The Mossad has a long history of carrying out Israeli assassination operations outside the country. Axios later reported that it was Mossad agents who planted the explosive device in the Tehran guesthouse, which is run by Iran's Islamic Revolutionary Guards Corps, and detonated it from Iranian soil.
"Astonishingly, Israel had the assets and the capability to gain access to what should have been one of the most highly defended and secured targets in Iran," Hoffman said.
Adding to the significant announcements this week, Israel on Thursday said it killed Mohammed Deif, the commander of Hamas' military wing, in a mid-July strike in Gaza. Hamas did not immediately confirm his death in the strike, which reportedly killed dozens of Palestinians.
Yoav Gallant, Israel's defense minister, said Thursday that "the operation was conducted precisely and professionally" by the IDF and Israeli security forces.
Lord, the former Pentagon analyst, said tactical intelligence is "definitely a strong suit of the Israelis," but he stressed that this must be weighed against some of the apparent breakdowns that the country's elite intelligence community faced leading up to the October 7 attacks.
Israel's political, intelligence, and security apparatuses came under immense scrutiny following the deadly massacre as the public tried to make sense of how the worst breach of the country's defenses since the 1973 Yom Kippur War could occur.

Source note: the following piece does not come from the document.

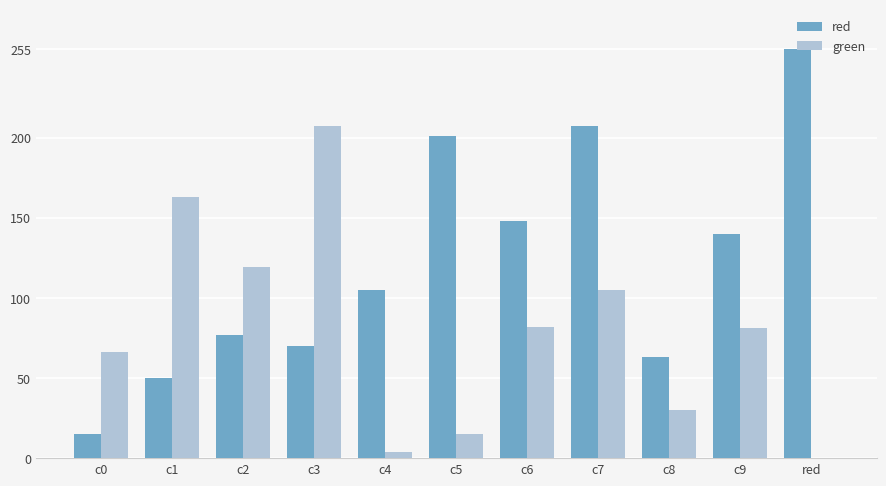

Which series has the largest total across all categories?

red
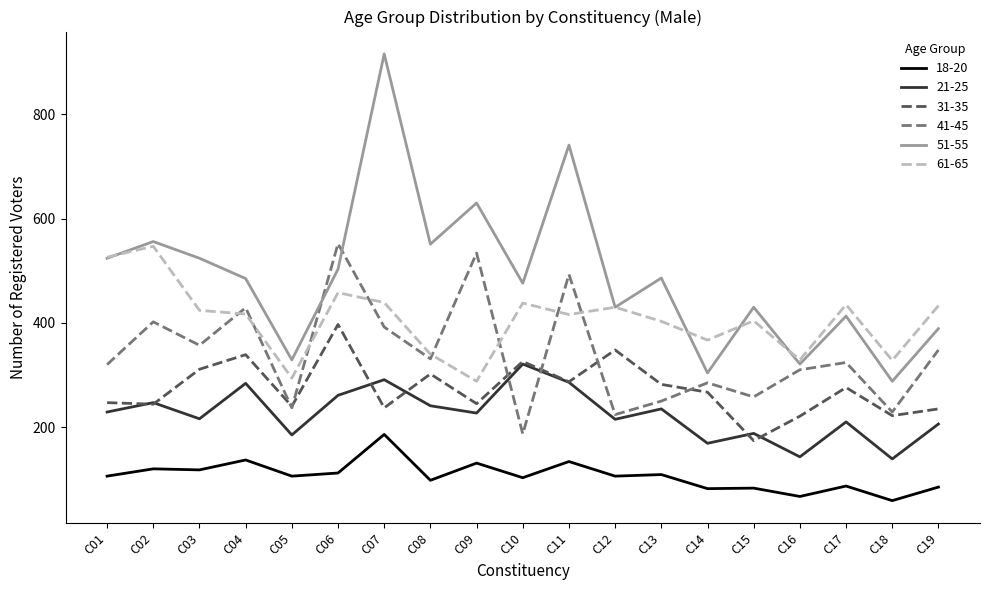

Which series changed the most between C07 and C12?

51-55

Top officials missed and ignored several warnings that Hamas was preparing a major attack, believing such an event couldn't happen and failed to respond to signs of an imminent attack. In April, Israel's military intelligence chief resigned and said his directorate "did not live up to the task we were entrusted with."
Hoffman said Israel's recent string of targeted killings is its attempt to reestablish the dominant reputation of its intelligence community and restore its deterrent capability so it can make good on future threats and appear stronger in the face of regional adversaries like Iran.
"Israel understands that reputation is everything in the Middle East," Hoffman said. "So gaining that back with this particular series of assassinations was absolutely pivotal."